Abstract:
Recently, the millwork industry in Oregon, an important consumer
of pine lumber produced in this region, has undergone a series of changes which have seemingly affected its structure and marketing organization.
The principal purpose of this study is to explain these changes in terms of economic analysis and to find out whether they can be supported by the results of stochastic tests.
In the analytical part of the study a very close look is given to the competitive characteristic of the industry and although some trend towards integration and concentration has been detected the industry could still be regarded largely as competitive and labour intensive. Further analytical investigation is concerned with the industrial efficiency in utilization of scarce resources, labour in particular. The results show that labour productivity for the aggregate industry
did not register any gains during the period under observation. However, when arranged in size-groups, firms revealed different performance: medium-size plants noted substantial increases in productivity, while the large and the small plants did not do as well.
In the part concerned with stochastic evaluation the functional interrelationship among various factors influencing the product market is tested with two models; a single multiple regression equation and the four simultaneous equations.
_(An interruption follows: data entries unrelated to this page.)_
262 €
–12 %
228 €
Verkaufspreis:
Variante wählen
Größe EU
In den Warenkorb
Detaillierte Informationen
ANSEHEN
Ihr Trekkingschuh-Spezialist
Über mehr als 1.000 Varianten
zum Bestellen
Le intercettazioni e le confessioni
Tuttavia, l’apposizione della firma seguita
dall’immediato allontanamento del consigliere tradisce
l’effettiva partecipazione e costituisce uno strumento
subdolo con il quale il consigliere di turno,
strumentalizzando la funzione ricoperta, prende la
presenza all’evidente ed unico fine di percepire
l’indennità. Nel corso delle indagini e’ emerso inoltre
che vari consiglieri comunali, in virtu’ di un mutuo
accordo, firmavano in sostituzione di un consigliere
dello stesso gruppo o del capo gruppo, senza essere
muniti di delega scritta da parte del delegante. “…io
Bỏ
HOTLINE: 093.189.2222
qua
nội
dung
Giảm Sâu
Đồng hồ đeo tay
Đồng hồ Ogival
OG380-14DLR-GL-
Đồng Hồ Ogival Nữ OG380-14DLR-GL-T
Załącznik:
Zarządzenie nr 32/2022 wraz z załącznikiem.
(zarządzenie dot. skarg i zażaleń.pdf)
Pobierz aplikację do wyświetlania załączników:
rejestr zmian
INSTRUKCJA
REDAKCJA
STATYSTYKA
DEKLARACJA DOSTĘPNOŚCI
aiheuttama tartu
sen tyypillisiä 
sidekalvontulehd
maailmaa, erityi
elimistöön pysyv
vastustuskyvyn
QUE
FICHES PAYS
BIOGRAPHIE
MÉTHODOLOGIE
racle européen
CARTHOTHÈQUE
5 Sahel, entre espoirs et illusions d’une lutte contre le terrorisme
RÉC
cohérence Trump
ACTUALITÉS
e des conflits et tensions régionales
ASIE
Both models are fairly accurate in respect of their predictive capacity but reveal a weakness in the linkage between the sales of millwork products and construction activities.
Another central topic in stochastic evaluation is the application of the Markov principle to the process of the evolution
of firm sizes over a certain time period. It has provided an insight into the transitional movements of firms and spotlighted the long term shift within the industry's structure towards the medium and large size units.
The study raises a question of the adequacy of any single method of analysis, in providing a solution to some specific problems. It attempts to demonstrate the importance of stochastic techniques in strengthening the traditional economic analysis and points out the pitfalls of relying solely on one method in explaining
even relatively simple economic phenomena.